The table element is a great way of listing things out well as a table in a format that you are used to, but you can also think of it as a container element. To bring in the table element, we click on Add elements, and then I will go here in the sidebar on the left, find my table, click, hold, and drag, and drop it into the area. To help you visualize how the table works, there are some placeholder content already brought in here. You can see we have this heading at the top, then we have a side heading, and then We have the content over here. I called it a content element, and the reason for that is that we hear where the content appears. It looks like it's just text that you can enter there. But you'd be wrong. You can bring in any of these elements. If I want to bring in a button, looking at, I can bring in a button, I can bring in a line, I can bring in more text. And that's why I think this for me is really more a content element than anything else wrapped inside of a functionality of a table.
Let's just keep working with the default as it came in and explore the options that you have here. First, let's go to the container options. The container is represented by this dotted bounding box, and the options are accessed here in the top right corner. You have to delete, you have duplicate, and under settings, you have padding and margins. Next to that, you have color, and this is going to apply to the content. For the alternate rows, you select this one that is active, and you apply the alternate color for those rows. And you will see this appear a few times within the table element. To the left, where you have more options, you can have the head at the top activated or deactivated as well as the sidebar. Rows are determined here. You can add more, but you are not limited to that. You can select and type in a value of your choice, and you'll be given those additional rows. Same for columns. The width is how this table is spaced within its bounding box. Preferably, leave it at 100%. To interact with the rest of the content within this table, you just select those areas.
If we go to the head tabs, you select, and you will see that you can add icons on a column by column basis. You can set it to the left, to the right, and change the size. Topography, the same, and then you can style out the color at the top again. Under settings, you have padding. This padding applies only to the header. To change the naming of the labels in the heading, it's simple. Just select and type in the text. The same goes for the sidebar. You will see And when I selected very similar to the header, we have the icon that you can change on a line by line basis. You can set your topography, which will apply to all, and then you have the color. Again, you can set it as a uniform color, and then you have the option for alternatives. Reverting back to the default that we started with, it is paramount that when you work with these large content containers like the table element that you go and view it on responsive displays like tablets and mobile. Let's go and see how this will display on a tablet, and you will immediately begin to feel it may get a little bit squashed.

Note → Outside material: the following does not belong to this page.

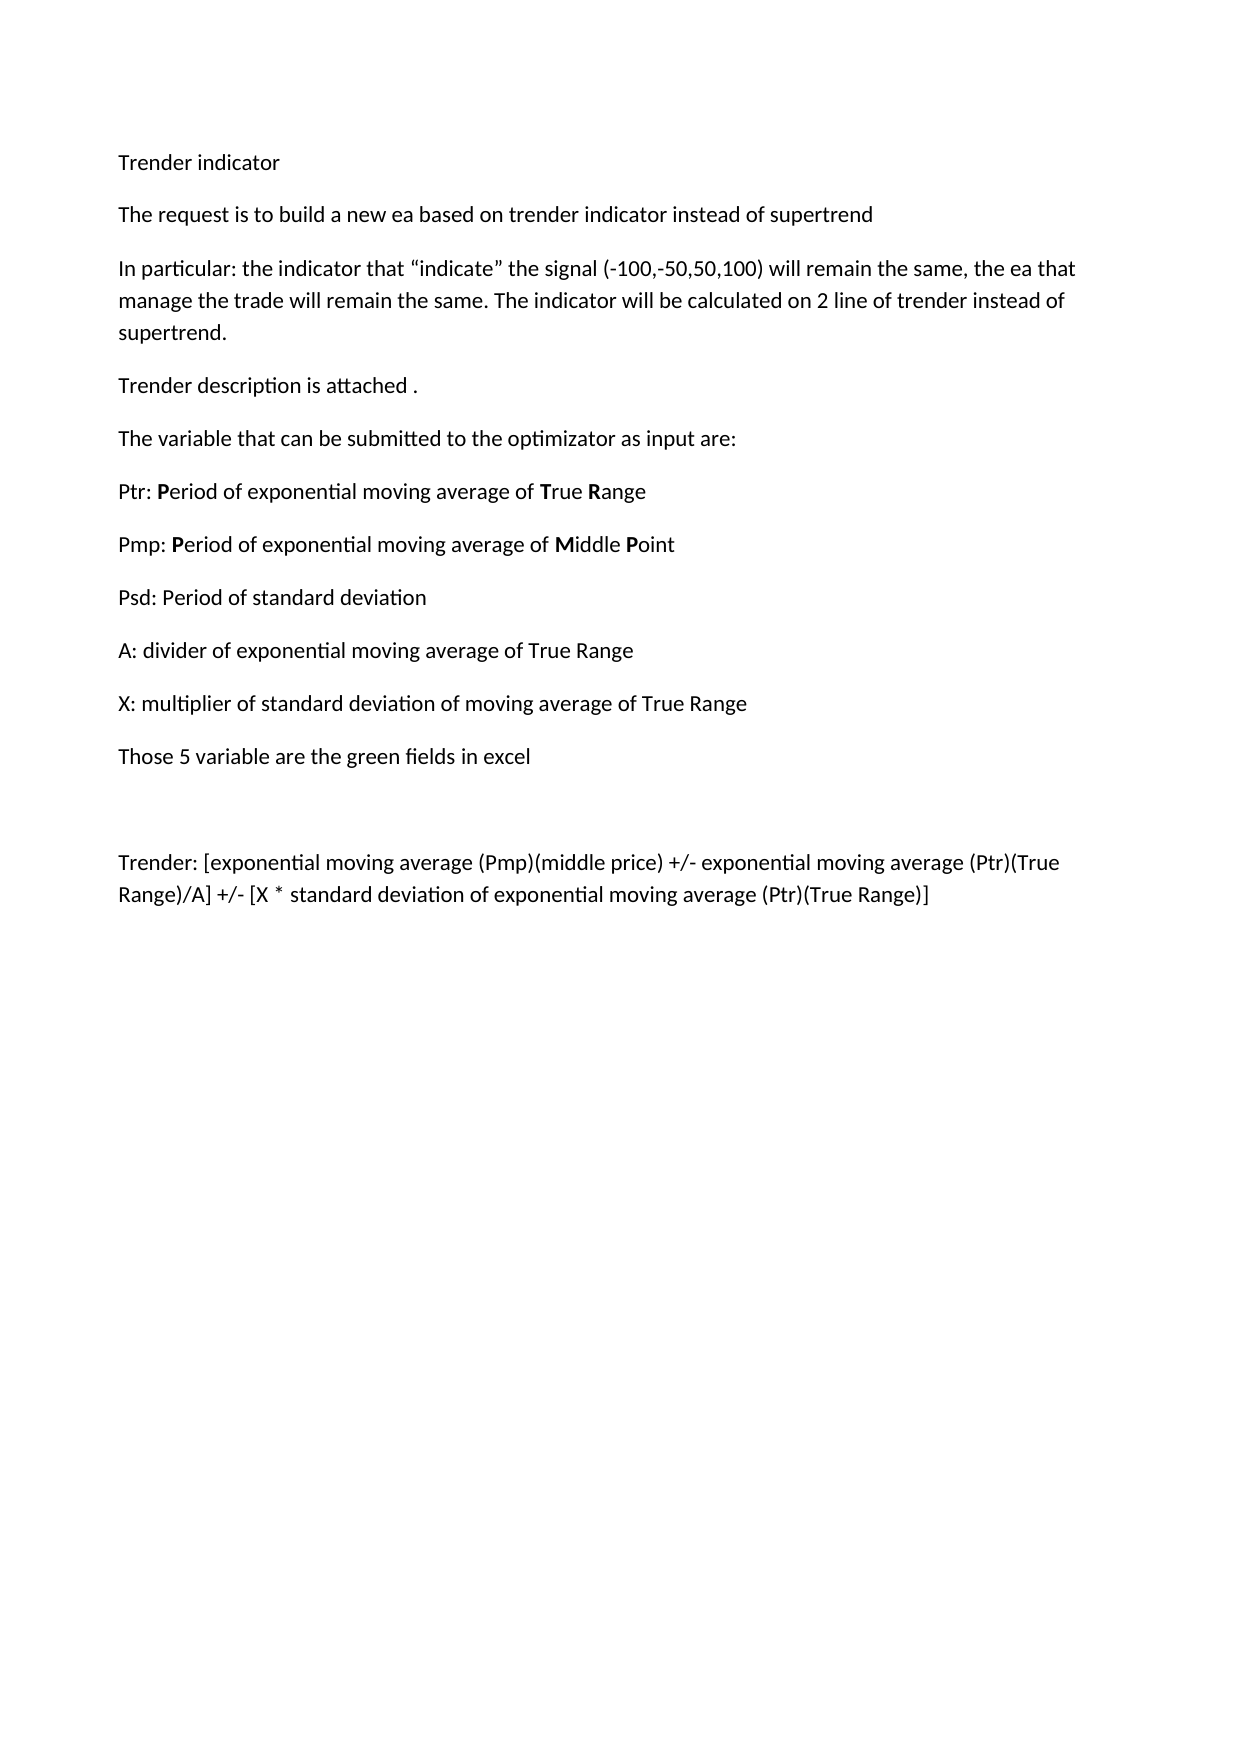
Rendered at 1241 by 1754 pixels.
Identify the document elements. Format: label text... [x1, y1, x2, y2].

Here, we only work with two columns, but you can understand that if we had more columns here, you will definitely run into a problem. And that's where you may have to decide to do something different, hide this element and bring in something different for a tablet, and then same for mobile. On the mobile, once it does get squashed, you see that we have the scrolling bar at the bottom, which we can move and we can access the rest of the information. So if you really need a big table with lots of content, not all is lost, you will have the scroll function.